Duluth's homeless population continues to increase

There is a perception in Duluth that homelessness is declining in the community, CHUM Executive Director Jim Soderberg said Thursday. But 2011 numbers CHUM released Thursday tell a different story.

By: Steve Kuchera, Duluth News Tribune

There is a perception in Duluth that homelessness is declining in the community, CHUM Executive Director Jim Soderberg said Thursday.

But 2011 numbers CHUM released Thursday tell a different story. The number of individuals seeking overnight shelter through CHUM has grown 64 percent over the past 10 years, including a 4 percent increase last year.

“There were 932 people in emergency shelter last year,” Soderberg said during a morning news conference. “This is not a problem we are on top of.”

The news conference took place on the busiest day of an effort to count Duluth’s homeless. Money for programs to help the homeless is pegged to the numbers who are found. Later in the day, CHUM outreach worker Deb Holman visited Jose Solis in his camp in one of the area’s forests. Solis said he was working regularly until he broke his back in an ATV accident seven years ago.

“Since then it’s been downhill,” he said, sitting outside of his tent and near a small fire.

He tried to continue working, but it became too difficult. For a while he lived in a boarding house, until he became tired of becoming fat and lazy.

“I decided to go into the woods and rough it,” he said.

He voluntarily moved to the woods and became homeless in March. He survives on about $400 a month in General Assistance and Food Stamps.

“This is homeless, but I do like it here, except when it is cold,” he said.

When it becomes too cold Solis seeks shelter at CHUM.

While he likes it in the woods, Solis doesn’t plan on remaining homeless. He is trying to get housing through the Human Development Center’s Shelter Plus Care program.

“They are trying to get me a home, but it’s a long list,” he said.

Holman tries to meet the homeless, gain their trust, make sure they are safe and, when they are ready, work to find them housing.

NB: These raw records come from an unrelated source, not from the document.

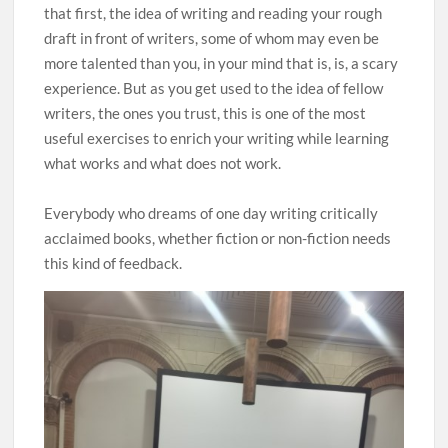
that first, the idea of writing and reading your rough
draft in front of writers, some of whom may even be
more talented than you, in your mind that is, is, a scary
experience. But as you get used to the idea of fellow
writers, the ones you trust, this is one of the most
useful exercises to enrich your writing while learning
what works and what does not work.
Everybody who dreams of one day writing critically
acclaimed books, whether fiction or non-fiction needs
this kind of feedback.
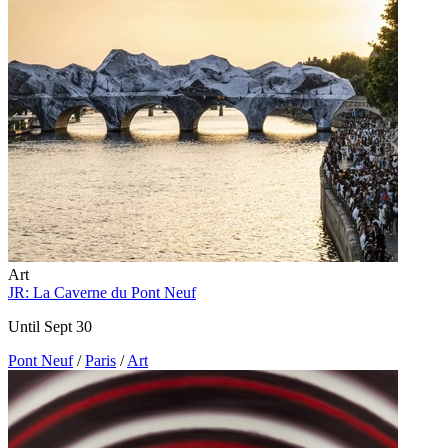
Art
JR: La Caverne du Pont Neuf
Until Sept 30
Pont Neuf
/
Paris
/
Art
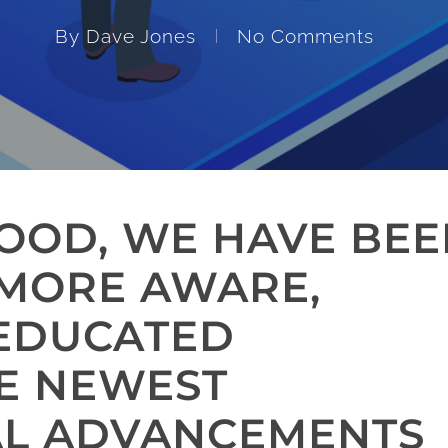
By
Dave Jones
No Comments
GOOD, WE HAVE BE
 MORE AWARE,
 EDUCATED
E NEWEST
AL ADVANCEMENTS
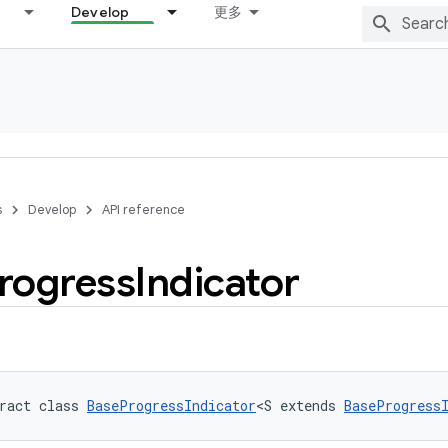
Develop
更多
s
Develop
API reference
rogress
Indicator
ract class 
BaseProgressIndicator
<S extends 
BaseProgress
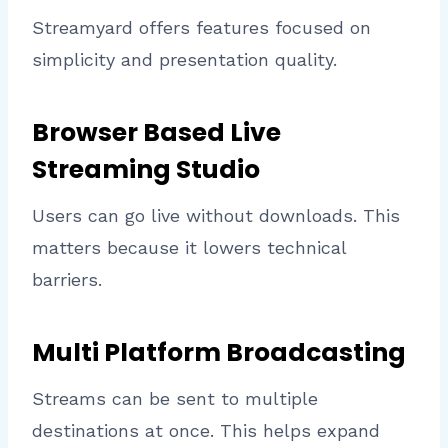
Streamyard offers features focused on
simplicity and presentation quality.
Browser Based Live
Streaming Studio
Users can go live without downloads. This
matters because it lowers technical
barriers.
Multi Platform Broadcasting
Streams can be sent to multiple
destinations at once. This helps expand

While it may be a week before a final tally is compiled, Holman estimates the final number probably will be about the 118 people sleeping outside of shelters found last year. But she estimates that number understates the problem by at least 50 people. Last summer, she saw more homeless living in camps around Duluth than she had in the past six years.

Soderberg said it’s not just unemployed people like Solis seeking shelter. A growing number of families are homeless, too.

The number of families CHUM helped between June and December last year was at an all-time high: an average of 13 families a month. That was

45 percent higher than the numbers served in 2007. And families are spending more time in emergency shelter — an average of 46 days last year compared to 35 days in 2007.

“The most disconcerting is the increase in the number of families with very small children who are seeking emergency shelter,” Soderberg said.